*** Material provided ***

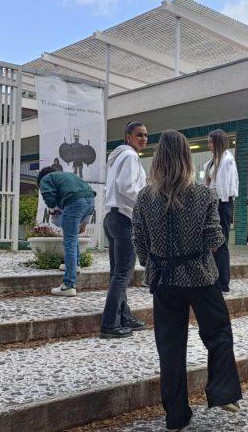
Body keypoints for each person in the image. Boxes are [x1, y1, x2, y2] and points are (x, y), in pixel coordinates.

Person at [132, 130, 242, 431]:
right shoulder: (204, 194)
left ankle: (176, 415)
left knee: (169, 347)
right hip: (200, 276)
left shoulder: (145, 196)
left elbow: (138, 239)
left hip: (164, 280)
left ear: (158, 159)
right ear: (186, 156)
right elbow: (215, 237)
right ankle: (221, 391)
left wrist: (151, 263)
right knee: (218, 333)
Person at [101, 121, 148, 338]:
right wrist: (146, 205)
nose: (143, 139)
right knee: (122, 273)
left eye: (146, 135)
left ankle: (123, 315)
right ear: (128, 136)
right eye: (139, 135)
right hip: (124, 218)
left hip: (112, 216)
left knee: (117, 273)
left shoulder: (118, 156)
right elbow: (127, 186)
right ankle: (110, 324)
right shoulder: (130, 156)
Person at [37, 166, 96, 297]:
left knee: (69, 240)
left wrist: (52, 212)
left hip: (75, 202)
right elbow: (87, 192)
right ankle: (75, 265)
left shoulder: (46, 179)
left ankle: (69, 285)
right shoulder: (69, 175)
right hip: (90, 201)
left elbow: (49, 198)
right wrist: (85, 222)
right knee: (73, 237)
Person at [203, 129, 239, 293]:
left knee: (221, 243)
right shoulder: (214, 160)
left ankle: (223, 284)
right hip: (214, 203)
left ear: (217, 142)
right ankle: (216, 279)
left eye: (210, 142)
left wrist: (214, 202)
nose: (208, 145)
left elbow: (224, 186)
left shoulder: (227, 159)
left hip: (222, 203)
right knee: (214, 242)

*** End of Material provided ***
*** Material provided ***

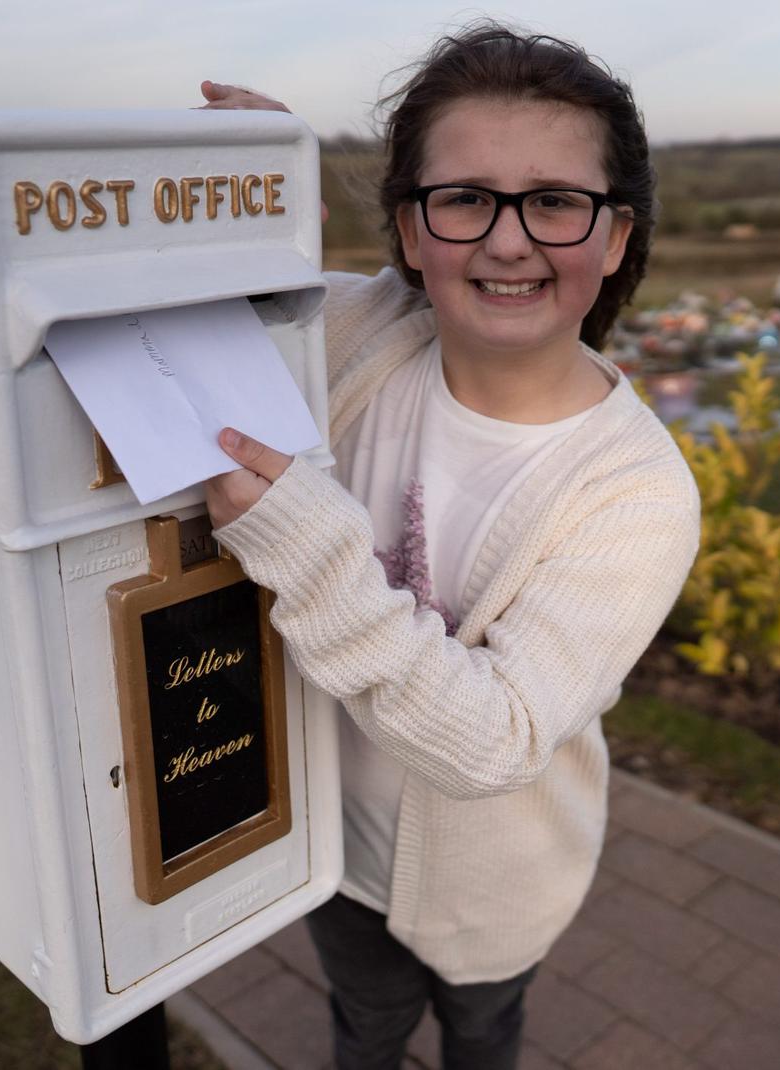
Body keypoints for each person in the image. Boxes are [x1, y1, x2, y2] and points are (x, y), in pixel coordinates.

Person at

*** End of Material provided ***

Your instructions: Pull every line containing "elbow" out of the records.

The completed task:
left elbow: (138, 239)
right elbow: (215, 237)
right elbow: (127, 186)
right elbow: (87, 192)
left elbow: (49, 198)
left elbow: (224, 186)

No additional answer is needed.